** Opening Material supplied block **

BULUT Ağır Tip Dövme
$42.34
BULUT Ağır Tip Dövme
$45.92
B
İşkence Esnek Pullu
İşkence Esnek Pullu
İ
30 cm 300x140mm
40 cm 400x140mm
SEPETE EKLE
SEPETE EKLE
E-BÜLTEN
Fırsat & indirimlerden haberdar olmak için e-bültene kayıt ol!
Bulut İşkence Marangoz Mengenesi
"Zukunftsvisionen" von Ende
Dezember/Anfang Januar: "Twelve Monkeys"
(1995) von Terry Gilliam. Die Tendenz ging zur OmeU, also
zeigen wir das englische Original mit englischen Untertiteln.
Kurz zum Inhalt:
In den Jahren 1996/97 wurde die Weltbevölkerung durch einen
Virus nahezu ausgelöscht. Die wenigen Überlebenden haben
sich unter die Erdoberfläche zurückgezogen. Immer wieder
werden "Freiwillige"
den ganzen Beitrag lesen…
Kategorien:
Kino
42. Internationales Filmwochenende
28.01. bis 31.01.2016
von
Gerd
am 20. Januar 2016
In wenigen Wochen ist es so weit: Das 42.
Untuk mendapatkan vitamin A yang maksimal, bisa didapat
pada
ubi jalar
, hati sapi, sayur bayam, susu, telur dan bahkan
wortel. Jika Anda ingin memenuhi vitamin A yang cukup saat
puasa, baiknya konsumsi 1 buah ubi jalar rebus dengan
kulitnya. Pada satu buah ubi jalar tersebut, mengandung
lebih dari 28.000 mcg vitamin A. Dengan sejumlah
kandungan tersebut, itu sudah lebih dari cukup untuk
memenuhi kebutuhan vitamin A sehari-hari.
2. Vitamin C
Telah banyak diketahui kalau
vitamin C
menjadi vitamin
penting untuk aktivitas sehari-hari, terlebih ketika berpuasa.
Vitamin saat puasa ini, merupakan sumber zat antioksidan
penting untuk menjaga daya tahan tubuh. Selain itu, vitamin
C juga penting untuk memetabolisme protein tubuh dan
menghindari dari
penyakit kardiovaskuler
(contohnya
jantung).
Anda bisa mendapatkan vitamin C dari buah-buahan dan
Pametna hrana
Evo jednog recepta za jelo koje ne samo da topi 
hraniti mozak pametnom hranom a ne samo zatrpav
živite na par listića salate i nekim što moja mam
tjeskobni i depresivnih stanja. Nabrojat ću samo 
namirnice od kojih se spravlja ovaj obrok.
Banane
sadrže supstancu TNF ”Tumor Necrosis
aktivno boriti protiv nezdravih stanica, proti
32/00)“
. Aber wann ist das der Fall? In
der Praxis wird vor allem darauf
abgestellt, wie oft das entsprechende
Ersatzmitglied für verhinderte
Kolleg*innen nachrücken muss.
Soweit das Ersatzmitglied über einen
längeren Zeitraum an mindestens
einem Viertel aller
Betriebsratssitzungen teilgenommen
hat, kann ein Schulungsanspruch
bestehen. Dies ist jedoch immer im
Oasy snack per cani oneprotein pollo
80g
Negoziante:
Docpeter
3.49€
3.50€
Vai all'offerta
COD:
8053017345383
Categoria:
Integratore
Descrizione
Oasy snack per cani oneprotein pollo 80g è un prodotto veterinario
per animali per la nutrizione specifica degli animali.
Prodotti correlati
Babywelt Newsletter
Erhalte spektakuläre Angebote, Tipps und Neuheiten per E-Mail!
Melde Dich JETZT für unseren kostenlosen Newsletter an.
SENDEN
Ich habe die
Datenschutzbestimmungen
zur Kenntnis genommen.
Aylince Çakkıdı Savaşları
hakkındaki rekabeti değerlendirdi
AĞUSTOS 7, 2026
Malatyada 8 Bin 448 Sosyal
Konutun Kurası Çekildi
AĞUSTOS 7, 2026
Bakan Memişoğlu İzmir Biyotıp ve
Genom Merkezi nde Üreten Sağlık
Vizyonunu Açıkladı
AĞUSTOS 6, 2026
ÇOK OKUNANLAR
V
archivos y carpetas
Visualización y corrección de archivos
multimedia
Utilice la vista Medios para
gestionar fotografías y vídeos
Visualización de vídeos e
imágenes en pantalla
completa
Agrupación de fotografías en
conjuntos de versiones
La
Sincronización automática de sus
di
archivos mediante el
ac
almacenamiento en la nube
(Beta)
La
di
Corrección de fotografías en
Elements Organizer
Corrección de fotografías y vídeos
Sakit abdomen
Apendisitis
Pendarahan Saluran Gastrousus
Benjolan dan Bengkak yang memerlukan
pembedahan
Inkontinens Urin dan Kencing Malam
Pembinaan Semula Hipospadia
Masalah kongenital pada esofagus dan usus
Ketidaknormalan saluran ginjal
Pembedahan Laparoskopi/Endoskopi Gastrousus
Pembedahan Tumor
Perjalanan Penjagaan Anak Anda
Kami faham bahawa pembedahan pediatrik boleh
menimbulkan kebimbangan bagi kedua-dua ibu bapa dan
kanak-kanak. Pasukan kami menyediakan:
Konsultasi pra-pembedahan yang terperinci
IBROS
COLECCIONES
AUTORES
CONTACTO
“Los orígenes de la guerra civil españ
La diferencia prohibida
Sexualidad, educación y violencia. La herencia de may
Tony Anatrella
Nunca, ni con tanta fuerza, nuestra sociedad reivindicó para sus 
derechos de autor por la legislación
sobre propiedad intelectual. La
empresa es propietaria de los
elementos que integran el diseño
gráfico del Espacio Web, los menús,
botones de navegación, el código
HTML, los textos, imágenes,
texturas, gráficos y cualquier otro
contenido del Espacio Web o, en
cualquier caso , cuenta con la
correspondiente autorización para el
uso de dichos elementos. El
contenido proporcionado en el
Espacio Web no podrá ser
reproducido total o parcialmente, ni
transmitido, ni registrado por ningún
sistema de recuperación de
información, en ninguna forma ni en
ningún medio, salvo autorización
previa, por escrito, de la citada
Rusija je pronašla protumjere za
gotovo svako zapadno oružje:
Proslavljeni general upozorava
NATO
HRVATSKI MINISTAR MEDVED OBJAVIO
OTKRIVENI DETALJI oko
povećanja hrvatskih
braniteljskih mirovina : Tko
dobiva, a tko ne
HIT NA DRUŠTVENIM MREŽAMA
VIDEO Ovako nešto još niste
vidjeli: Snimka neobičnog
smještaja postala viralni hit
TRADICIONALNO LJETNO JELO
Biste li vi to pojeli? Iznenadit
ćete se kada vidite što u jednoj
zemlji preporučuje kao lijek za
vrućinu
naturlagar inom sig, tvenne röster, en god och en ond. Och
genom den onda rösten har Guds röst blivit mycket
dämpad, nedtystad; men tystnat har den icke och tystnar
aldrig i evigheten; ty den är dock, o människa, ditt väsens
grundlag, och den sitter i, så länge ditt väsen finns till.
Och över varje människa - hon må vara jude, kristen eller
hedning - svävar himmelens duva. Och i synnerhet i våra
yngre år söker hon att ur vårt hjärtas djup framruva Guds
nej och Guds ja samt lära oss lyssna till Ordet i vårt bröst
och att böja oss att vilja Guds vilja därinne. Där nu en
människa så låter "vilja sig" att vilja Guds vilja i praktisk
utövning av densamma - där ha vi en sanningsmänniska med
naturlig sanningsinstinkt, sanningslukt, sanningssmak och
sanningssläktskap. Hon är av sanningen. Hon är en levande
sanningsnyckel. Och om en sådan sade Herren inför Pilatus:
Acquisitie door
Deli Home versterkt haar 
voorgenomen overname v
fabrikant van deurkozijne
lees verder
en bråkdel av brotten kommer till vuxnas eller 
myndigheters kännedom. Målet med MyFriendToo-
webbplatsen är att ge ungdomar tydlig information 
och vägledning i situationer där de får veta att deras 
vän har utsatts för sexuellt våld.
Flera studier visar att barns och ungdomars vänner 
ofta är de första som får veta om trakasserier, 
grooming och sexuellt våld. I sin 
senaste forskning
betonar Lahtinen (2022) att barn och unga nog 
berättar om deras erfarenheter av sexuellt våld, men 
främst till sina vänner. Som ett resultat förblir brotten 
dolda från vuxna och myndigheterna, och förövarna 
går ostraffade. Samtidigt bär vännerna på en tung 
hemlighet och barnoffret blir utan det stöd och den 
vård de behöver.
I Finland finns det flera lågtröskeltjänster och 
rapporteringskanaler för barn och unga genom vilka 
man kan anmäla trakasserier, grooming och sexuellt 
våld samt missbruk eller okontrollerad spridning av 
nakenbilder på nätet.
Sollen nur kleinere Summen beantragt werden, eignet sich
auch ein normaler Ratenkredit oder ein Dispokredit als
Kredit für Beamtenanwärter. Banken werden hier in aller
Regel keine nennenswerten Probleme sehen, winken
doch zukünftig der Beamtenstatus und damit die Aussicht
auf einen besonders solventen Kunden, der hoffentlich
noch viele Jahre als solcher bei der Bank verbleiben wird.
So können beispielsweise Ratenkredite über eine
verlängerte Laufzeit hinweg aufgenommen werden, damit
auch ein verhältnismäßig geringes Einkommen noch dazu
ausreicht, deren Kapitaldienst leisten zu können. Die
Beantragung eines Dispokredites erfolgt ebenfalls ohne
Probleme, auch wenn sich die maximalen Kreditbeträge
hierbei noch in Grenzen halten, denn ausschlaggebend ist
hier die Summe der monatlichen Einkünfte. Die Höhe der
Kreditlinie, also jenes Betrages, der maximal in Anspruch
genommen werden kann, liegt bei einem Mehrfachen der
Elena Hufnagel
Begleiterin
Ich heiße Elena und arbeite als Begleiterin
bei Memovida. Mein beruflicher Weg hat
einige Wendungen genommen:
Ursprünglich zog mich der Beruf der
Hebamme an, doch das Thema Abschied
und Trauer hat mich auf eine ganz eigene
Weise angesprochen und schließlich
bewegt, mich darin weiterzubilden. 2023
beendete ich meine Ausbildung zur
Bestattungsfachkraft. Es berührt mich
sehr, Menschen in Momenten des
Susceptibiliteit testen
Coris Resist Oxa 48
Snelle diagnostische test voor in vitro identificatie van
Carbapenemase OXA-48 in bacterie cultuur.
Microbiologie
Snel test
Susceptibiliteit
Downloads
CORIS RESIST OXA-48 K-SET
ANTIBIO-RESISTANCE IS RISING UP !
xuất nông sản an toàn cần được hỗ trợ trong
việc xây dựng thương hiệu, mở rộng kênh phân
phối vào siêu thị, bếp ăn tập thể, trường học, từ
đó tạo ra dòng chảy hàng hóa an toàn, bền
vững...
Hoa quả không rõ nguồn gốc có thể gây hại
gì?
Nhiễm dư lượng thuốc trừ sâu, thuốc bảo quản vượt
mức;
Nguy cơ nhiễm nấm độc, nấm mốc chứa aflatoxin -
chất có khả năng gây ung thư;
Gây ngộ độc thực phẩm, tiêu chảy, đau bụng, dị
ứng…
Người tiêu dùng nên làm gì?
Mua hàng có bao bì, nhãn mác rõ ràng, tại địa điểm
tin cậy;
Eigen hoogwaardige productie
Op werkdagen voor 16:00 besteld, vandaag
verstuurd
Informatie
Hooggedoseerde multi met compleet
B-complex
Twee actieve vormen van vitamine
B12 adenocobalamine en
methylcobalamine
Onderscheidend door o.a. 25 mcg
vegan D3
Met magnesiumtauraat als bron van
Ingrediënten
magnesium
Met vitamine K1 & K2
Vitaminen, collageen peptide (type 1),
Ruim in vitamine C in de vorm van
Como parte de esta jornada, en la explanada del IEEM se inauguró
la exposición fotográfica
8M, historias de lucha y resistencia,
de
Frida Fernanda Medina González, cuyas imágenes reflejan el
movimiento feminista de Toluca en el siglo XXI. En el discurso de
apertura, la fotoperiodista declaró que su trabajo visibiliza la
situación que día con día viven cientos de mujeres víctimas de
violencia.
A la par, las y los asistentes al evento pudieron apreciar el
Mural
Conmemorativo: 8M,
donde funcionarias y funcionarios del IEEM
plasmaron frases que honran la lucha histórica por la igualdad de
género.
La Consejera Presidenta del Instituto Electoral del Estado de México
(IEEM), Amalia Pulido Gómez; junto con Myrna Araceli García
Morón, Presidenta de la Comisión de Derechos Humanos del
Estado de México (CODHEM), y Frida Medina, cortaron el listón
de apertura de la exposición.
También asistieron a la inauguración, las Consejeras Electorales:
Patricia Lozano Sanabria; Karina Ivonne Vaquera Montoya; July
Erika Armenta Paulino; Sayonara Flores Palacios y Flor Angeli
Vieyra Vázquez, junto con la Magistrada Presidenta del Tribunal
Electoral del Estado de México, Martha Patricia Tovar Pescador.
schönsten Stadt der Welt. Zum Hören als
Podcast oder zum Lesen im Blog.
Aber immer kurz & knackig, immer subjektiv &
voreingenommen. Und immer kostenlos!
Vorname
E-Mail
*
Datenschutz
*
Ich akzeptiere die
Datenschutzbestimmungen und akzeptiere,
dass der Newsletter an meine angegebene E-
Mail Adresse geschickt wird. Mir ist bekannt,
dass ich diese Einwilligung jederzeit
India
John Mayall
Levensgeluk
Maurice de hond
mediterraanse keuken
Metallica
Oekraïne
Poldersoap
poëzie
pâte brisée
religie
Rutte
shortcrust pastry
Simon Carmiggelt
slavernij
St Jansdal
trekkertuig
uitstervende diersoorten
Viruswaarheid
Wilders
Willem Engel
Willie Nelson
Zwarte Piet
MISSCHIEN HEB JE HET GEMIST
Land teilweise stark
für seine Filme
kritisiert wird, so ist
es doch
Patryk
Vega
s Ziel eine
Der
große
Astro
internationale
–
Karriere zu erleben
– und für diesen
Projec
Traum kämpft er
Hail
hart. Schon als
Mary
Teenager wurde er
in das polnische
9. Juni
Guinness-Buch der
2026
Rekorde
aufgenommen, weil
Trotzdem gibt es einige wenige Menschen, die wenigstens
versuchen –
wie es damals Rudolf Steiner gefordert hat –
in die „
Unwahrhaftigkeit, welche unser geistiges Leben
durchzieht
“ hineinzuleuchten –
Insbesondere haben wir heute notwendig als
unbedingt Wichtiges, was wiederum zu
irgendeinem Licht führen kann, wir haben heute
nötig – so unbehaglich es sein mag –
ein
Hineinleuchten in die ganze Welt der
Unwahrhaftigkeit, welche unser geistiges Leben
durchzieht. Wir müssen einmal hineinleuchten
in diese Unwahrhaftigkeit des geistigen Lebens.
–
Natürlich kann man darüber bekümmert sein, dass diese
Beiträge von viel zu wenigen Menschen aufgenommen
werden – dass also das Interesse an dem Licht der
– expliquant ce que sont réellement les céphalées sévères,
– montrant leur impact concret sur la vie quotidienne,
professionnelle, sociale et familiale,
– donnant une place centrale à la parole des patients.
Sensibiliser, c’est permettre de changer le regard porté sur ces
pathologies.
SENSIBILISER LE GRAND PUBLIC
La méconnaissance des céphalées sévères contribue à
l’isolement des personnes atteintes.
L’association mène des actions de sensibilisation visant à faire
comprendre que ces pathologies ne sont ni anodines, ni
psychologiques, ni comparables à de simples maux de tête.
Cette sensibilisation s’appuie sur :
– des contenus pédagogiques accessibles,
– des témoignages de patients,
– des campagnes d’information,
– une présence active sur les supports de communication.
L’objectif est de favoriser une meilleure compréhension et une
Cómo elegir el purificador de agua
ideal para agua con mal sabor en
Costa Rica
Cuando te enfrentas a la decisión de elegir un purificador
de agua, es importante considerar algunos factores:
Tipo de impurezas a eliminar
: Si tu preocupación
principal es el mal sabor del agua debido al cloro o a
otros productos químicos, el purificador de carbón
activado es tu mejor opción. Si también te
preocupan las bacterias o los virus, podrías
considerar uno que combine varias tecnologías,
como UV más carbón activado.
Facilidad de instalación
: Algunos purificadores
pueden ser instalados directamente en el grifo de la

** Closing Material supplied block **

Work to be completed - For each line of the listing that holds the word "considerar", show that line.

Finished exercise -
de agua, es importante considerar algunos factores:
considerar uno que combine varias tecnologías,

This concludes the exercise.